I've got various std::vector instances with numeric data in them, primarily int16_t, int32_t, etc. I'd like to dump this data to a file in as fast a manner as possible. If I use an ostream_iterator, will it write the entire block of memory in a single operation, or will it iterate over the elements of the vector, issuing a write operation for each one?
I guess that's implementation dependent. If you don't get the performance you want, you can always memmap the result file and memcpy the std::vector data to the memmapped file.

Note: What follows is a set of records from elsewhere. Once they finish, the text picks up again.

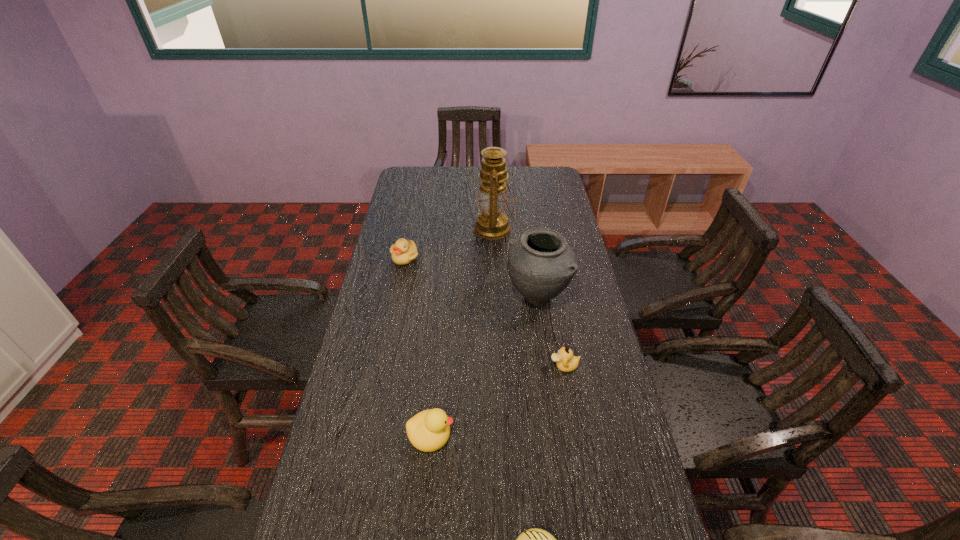
Identify the location of the tallest object. The width and height of the screenshot is (960, 540). (492, 223).

Locate an element on the screen. The width and height of the screenshot is (960, 540). the farthest object is located at coordinates (492, 223).

This screenshot has height=540, width=960. Identify the location of the fourth nearest object. (541, 264).

The height and width of the screenshot is (540, 960). Find the location of `urn`. urn is located at coordinates coord(541,264).

You are a GUI agent. You are given a task and a screenshot of the screen. Output one action in this format:
    pyautogui.click(x=<x>, y=<y>)
    Task: Click on the leftmost object
    
    Given the screenshot: What is the action you would take?
    (404, 252)

Where is `the second farthest object`? Image resolution: width=960 pixels, height=540 pixels. the second farthest object is located at coordinates (404, 252).

Where is `the second object from left to right`? The width and height of the screenshot is (960, 540). the second object from left to right is located at coordinates (429, 430).

This screenshot has height=540, width=960. I want to click on the third duckling from right to left, so click(429, 430).

This screenshot has width=960, height=540. In order to click on the rightmost duckling in this screenshot , I will do `click(565, 361)`.

Image resolution: width=960 pixels, height=540 pixels. What are the coordinates of `the second farthest duckling` in the screenshot? It's located at (565, 361).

if you construct the ostream_iterator with an ofstream, that will make sure the output is buffered:
ofstream ofs("file.txt");
ostream_iterator<int> osi(ofs, ", ");
copy(v.begin(), v.end(), osi);
the ofstream object is buffered, so anything written to the stream will get buffered before written to disk.

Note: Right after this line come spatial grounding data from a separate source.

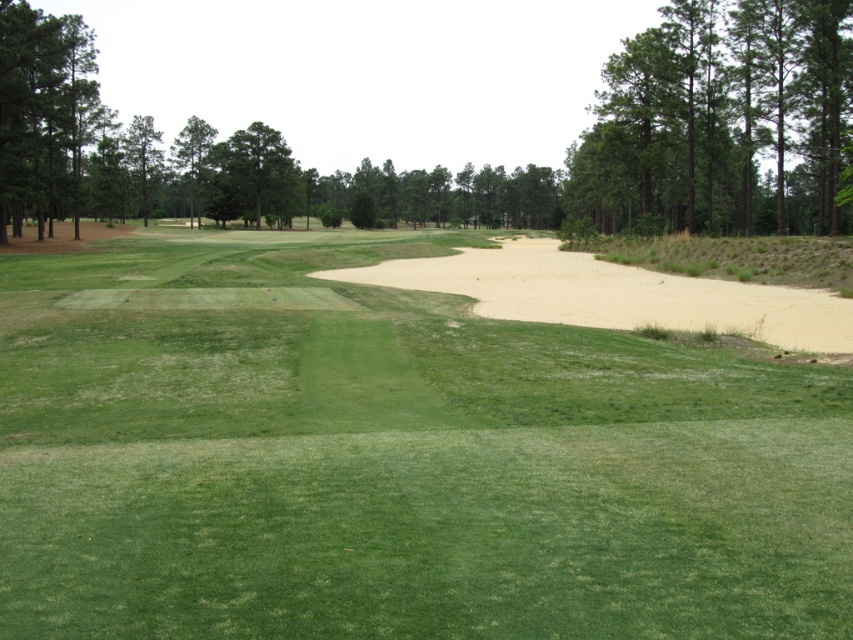
Based on the photo, who is positioned more to the left, green grassy fairway at center or tan sandy bunker at center?

From the viewer's perspective, green grassy fairway at center appears more on the left side.

Where is `green grassy fairway at center`? The width and height of the screenshot is (853, 640). green grassy fairway at center is located at coordinates (393, 460).

Is tan sandy bunker at center bigger than green leafy tree at upper left?

Actually, tan sandy bunker at center might be smaller than green leafy tree at upper left.

Which is behind, point (511, 250) or point (200, 154)?

The point (200, 154) is more distant.

What do you see at coordinates (614, 294) in the screenshot? I see `tan sandy bunker at center` at bounding box center [614, 294].

Locate an element on the screen. This screenshot has width=853, height=640. tan sandy bunker at center is located at coordinates (614, 294).

Who is positioned more to the right, green grassy fairway at center or green leafy tree at upper center?

green grassy fairway at center is more to the right.

Can you confirm if green grassy fairway at center is thinner than green leafy tree at upper center?

In fact, green grassy fairway at center might be wider than green leafy tree at upper center.

Between point (335, 454) and point (259, 131), which one is positioned in front?

Point (335, 454) is more forward.

This screenshot has height=640, width=853. Identify the location of green grassy fairway at center. (393, 460).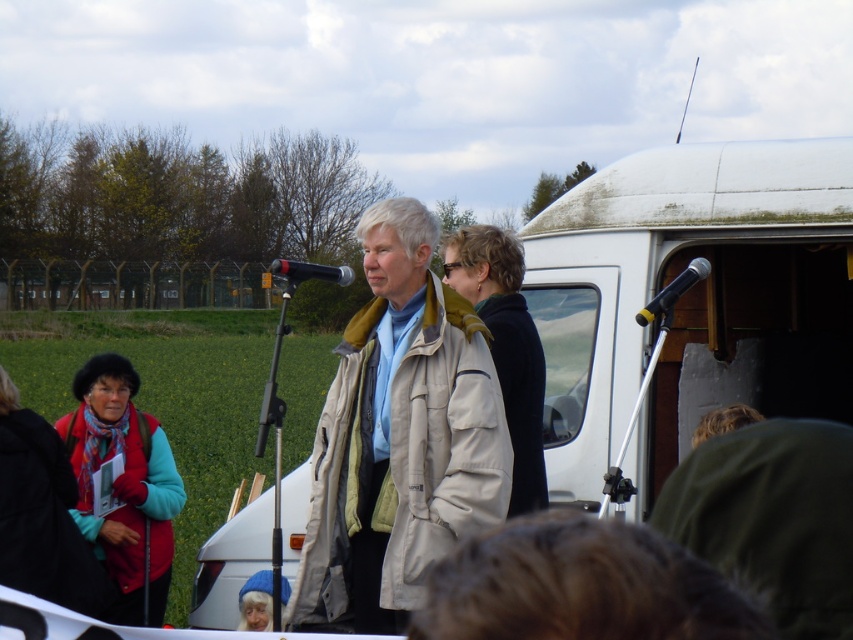
Question: Is beige fabric coat at center to the right of metallic silver microphone at upper right from the viewer's perspective?

Choices:
 (A) yes
 (B) no

Answer: (B)

Question: Can you confirm if beige fabric coat at center is positioned to the left of matte red vest at left?

Choices:
 (A) no
 (B) yes

Answer: (A)

Question: Can you confirm if matte red vest at left is wider than metallic silver microphone at upper right?

Choices:
 (A) no
 (B) yes

Answer: (B)

Question: Which of these objects is positioned closest to the metallic silver microphone at upper right?

Choices:
 (A) matte black microphone at center
 (B) matte red vest at left
 (C) beige fabric coat at center

Answer: (C)

Question: Based on their relative distances, which object is nearer to the matte black microphone at center?

Choices:
 (A) beige fabric coat at center
 (B) metallic silver microphone at upper right

Answer: (B)

Question: Based on their relative distances, which object is nearer to the matte black microphone at center?

Choices:
 (A) beige fabric coat at center
 (B) metallic silver microphone at upper right

Answer: (B)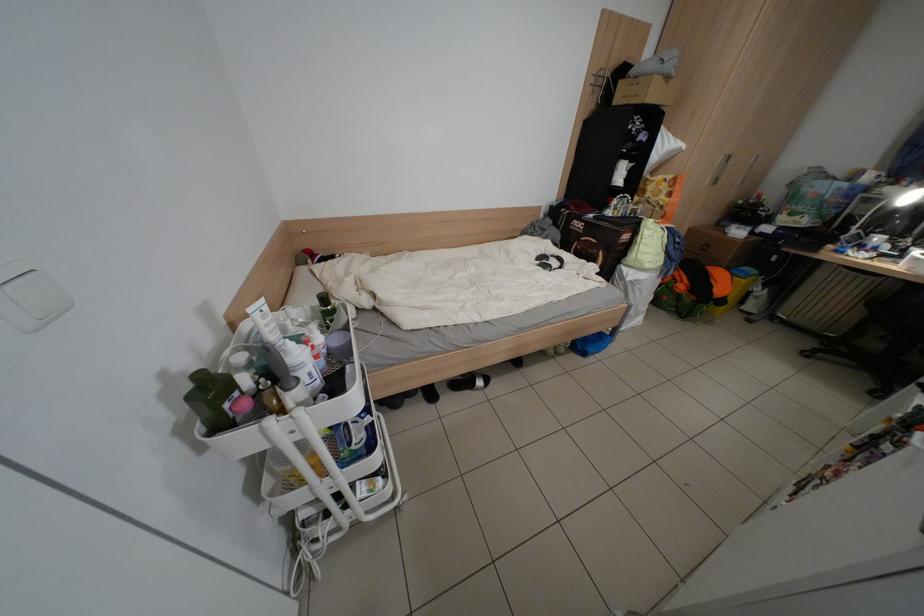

The quickest (but most horrible) way to dump a vector will be to write it in one operation with ostream::write:
os.write( (char *) &v[0], v.size() * sizeof( value_type) );
You can make this a bit nicer with a template function:
template <typename T>
std::ostream & DumpVec( std::ostream & os, const std::vector <T> & v ) {
return os.write( &v[0], v.size() * sizeof( T ) );
}
which allows you to say things like:
vector <unsigned int> v;
ofstream f( "file.dat" );
...
DumpVec( f, v );
Reading it back in will be a bit problematic, unless you prefix the write with an the size of the vector somehow (or the vectors are fixed-sized), and even then you will have problems on different endian and/or 32 v 64 bit architectures, as several people have pointed out.
A stream iterator and a vector will definitely not use a block copy in any implementation I'm familiar with. If the vector item type was a class rather than POD, for example, a direct copy would be a bad thing. I suspect the ostream will format the output as well, rather than writing the values directly (i.e., ascii instead of binary output).

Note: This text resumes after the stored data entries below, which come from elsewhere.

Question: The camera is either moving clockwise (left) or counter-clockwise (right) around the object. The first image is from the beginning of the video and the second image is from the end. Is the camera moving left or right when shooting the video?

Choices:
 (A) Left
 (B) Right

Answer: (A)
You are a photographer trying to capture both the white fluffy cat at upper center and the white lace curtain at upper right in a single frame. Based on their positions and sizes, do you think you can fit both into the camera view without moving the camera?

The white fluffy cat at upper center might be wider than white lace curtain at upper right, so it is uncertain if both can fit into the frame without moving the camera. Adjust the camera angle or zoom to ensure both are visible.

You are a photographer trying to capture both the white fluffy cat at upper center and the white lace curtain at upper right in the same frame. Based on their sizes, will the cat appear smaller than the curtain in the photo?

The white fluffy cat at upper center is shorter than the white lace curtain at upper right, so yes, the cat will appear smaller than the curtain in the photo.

You might have better luck with boost::copy
, as it's specifically optimized to do block writes when possible, but the most practical solution is to operate on the vector memory directly using &v[0]
.
It will iterate over the elements. Iterators don't let you mess with more than one item at a time. Also, IIRC, it will convert your integers to their ASCII representations.
If you want to write everything in the vector, in binary, to the file in one step via an ostream
, you want something like:
template<class T>
void WriteArray(std::ostream& os, const std::vector<T>& v)
{
os.write(static_cast<const char*>(&v[0]), v.size() * sizeof(T));
}
Most ofstream
implementations I know of do buffer data, so you probably will not end up doing an excessive number of writes. The buffer in the ofstream()
has to fill up before an actual write is done, and most OS's buffer file data underneath this, too. The interplay of these is not at all transparent from the C++ application level; selection of buffer sizes, etc. is left up to the implementation.
C++ does provide a way to supply your own buffer to an ostream
's streambuf. You can try calling pubsetbuf
like this:
char *mybuffer = new char[bufsize];
os.rdbuf()->pubsetbuf(mybuffer, bufsize);
The downside is that this doesn't necessarily do anything. Some implementations just ignore it.
The other option you have if you want to buffer things and still use ostream_iterator
is to use an ostringstream
, e.g.:
ostringstream buffered_chars;
copy(data.begin(), data.end(), ostream_iterator<char>(buffered_chars, " ");
string buffer(buffered_chars.str());
Then once all your data is buffered, you can write the entire buffer using one big ostream::write()
, POSIX I/O, etc.
This can still be slow, though, since you're doing formatted output, and you have to have two copies of your data in memory at once: the raw data and the formatted, buffered data. If your application pushes the limits of memory already, this isn't the greatest way to go, and you're probably better off using the built-in buffering that ofstream
gives you.
Finally, if you really want performance, the fastest way to do this is to dump the raw memory to disk using ostream::write()
as Neil suggests, or to use your OS's I/O functions. The disadvantage here is that your data isn't formatted, your file probably isn't human-readable, and it isn't easily readable on architectures with a different endianness than the one you wrote from. But it will get your data to disk fast and without adding memory requirements to your application.
You haven't written how you want to use the iterators (I'll presume std::copy
) and whether you want to write the data binary or as strings.
I would expect a decent implementation of std::copy
to fork into std::memcpy
for PODs and with dumb pointers as iterators (Dinkumware, for example, does so). However, with ostream iterators, I don't think any implementation of std::copy
will do this, as it doesn't have direct access to the ostream's buffer to write into.
The streams themselves, though, buffer, too.
In the end, I would write the simplest possible code first, and measure this. If it's fast enough, move on to the next problem. If this is code of the sort that cannot be fast enough, you'll have to resort to OS-specific tricks anyway.